[[ Document extract open ]]

The APT method interface allows APT to acquire archive files (.deb), index
files (Packages, Release, Mirrors) and source files (.tar.gz, .diff). It is a
general, extensible system designed to satisfy all of these requirements:
Remote methods that download files from a distant site
Resume of aborted downloads
Progress reporting
If-Modified-Since (IMS) checking for index files
In-Line MD5 generation
No-copy in-filesystem methods
Multi-media methods (like CD's)
Dynamic source selection for failure recovery
User interaction for user/password requests and media swaps
Global configuration
Initial releases of APT (0.1.x) used a completely different method interface
that only supported the first 6 items. This new interface deals with the
remainder.
Several terms are used through out the document, they have specific meanings
which may not be immediately evident. To clarify they are summarized here.

[[ Document extract closed ]]

* [Activity list]
A) Return, word for word, the passage of the APT method interface text starting with "Dynamic source selection" and going on through "are summarized here.".
B) According to the APT method interface text, which releases of APT used a completely different method interface?
Rely solely on the APT method interface text for your responses.

[[ Data extracts open ]]

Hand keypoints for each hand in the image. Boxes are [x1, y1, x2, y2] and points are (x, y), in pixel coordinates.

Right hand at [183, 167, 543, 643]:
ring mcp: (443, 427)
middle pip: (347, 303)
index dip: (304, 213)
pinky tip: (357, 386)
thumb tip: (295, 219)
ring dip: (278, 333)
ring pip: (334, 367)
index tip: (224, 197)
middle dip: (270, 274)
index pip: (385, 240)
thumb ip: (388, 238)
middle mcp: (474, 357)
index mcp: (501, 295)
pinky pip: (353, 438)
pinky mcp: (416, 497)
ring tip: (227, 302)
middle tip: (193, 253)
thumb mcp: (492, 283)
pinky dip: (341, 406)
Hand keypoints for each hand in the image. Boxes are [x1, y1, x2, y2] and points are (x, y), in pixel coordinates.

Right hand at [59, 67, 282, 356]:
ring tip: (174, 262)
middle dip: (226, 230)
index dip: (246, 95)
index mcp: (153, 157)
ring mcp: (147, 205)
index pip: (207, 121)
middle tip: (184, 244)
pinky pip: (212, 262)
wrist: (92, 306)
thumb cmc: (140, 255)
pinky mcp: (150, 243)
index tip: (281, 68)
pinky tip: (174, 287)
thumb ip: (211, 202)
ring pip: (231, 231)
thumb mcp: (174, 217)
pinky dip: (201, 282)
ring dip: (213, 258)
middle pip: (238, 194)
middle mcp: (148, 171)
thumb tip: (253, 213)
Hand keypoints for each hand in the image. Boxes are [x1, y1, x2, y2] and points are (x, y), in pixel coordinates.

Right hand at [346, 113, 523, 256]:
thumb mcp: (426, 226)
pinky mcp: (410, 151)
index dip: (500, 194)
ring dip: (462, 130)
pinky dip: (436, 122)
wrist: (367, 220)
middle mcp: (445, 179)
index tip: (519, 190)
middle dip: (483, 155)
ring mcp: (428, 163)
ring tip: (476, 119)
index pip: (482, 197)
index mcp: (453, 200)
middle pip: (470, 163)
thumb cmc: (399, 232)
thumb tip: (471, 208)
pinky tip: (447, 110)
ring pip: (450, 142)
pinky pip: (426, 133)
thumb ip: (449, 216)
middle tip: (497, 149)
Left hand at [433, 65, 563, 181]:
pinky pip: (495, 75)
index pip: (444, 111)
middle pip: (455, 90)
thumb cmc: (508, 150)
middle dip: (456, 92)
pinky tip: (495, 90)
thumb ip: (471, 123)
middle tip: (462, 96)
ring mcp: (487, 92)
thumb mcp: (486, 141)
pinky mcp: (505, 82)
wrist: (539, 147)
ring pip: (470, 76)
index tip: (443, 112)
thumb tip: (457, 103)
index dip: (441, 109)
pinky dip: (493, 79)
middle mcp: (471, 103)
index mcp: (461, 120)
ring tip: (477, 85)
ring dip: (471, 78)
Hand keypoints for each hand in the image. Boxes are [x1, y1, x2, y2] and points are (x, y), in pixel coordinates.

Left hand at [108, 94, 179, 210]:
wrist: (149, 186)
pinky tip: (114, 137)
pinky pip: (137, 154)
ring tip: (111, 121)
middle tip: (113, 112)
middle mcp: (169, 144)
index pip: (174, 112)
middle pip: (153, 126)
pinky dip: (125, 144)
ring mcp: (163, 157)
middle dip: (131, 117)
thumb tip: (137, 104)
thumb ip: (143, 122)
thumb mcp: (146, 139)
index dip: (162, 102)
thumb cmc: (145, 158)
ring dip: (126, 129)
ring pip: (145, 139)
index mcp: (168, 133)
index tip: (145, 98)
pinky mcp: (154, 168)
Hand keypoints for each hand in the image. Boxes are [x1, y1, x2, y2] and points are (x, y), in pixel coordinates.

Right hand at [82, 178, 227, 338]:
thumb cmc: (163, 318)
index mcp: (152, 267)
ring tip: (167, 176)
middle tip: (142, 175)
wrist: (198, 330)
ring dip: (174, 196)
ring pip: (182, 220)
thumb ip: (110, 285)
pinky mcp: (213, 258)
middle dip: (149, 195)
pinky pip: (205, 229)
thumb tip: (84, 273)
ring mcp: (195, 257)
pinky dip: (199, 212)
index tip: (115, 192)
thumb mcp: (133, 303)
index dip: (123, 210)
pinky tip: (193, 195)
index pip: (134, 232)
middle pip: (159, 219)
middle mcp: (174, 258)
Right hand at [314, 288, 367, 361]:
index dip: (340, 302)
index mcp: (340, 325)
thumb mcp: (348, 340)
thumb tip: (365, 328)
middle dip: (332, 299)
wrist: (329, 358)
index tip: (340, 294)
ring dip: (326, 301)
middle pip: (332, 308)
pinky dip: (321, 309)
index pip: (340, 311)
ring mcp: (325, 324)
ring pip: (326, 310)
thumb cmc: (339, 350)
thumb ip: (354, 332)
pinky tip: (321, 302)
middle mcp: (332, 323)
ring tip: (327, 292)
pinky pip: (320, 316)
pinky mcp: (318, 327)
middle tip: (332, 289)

[[ Data extracts closed ]]
[[ Data extracts open ]]

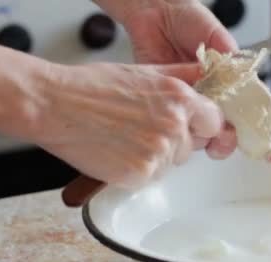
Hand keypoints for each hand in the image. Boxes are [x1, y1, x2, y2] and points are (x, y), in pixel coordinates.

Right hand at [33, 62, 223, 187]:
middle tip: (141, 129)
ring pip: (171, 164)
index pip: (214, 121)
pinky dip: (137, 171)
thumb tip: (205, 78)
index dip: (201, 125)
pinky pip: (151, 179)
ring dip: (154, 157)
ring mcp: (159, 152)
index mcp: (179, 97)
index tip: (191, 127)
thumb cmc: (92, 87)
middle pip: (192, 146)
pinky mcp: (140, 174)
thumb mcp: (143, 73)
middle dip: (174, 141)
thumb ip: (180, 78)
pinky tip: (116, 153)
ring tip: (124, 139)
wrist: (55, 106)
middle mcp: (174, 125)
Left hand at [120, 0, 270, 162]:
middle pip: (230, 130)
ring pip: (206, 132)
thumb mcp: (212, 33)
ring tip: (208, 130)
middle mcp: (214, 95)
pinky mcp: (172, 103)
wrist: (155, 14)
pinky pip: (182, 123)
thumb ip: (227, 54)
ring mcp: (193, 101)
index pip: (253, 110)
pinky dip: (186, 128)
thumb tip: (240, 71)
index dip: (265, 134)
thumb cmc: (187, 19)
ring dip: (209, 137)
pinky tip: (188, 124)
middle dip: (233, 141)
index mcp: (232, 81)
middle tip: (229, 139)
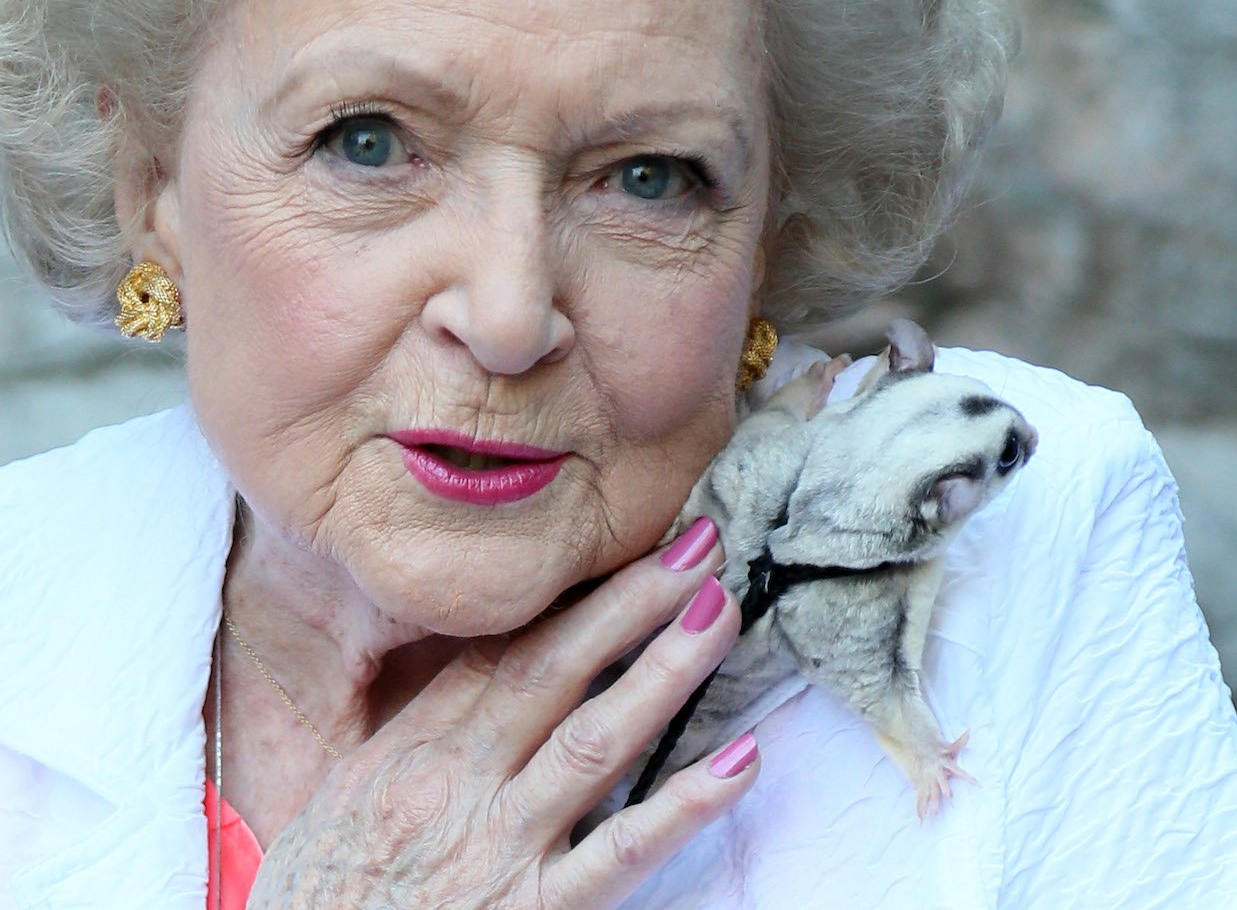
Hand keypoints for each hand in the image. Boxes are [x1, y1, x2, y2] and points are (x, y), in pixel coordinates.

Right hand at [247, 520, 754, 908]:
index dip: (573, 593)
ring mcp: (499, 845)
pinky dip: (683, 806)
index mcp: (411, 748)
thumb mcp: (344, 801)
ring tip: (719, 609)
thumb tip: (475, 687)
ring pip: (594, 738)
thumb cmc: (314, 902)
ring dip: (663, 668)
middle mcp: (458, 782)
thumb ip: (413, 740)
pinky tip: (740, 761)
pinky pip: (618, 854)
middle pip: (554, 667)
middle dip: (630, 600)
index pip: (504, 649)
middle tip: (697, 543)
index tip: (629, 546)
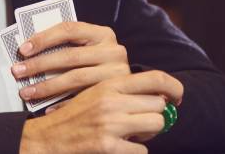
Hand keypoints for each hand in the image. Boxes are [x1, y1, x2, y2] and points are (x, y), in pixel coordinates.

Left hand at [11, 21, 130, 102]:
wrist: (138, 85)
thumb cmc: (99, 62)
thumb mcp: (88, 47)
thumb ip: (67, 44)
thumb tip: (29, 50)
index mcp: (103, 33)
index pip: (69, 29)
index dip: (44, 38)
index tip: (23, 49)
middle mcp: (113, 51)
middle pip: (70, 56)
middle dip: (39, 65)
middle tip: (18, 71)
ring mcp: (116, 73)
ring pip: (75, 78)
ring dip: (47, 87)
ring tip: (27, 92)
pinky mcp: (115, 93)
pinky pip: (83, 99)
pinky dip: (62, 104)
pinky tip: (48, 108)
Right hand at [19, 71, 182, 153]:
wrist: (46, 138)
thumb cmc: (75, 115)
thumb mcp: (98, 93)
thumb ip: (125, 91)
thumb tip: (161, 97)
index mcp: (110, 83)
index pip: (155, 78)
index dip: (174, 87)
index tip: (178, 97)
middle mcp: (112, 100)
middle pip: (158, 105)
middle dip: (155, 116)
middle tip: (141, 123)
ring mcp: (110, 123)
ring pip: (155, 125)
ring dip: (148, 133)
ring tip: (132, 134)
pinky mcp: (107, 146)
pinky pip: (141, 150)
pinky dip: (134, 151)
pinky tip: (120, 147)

[[ Data extracts closed ]]

* [Outputs in order]
A)
Dynamic source selection for failure recovery
User interaction for user/password requests and media swaps
Global configuration
Initial releases of APT (0.1.x) used a completely different method interface
that only supported the first 6 items. This new interface deals with the
remainder.
Several terms are used through out the document, they have specific meanings
which may not be immediately evident. To clarify they are summarized here.

B) The initial releases of APT (0.1.x).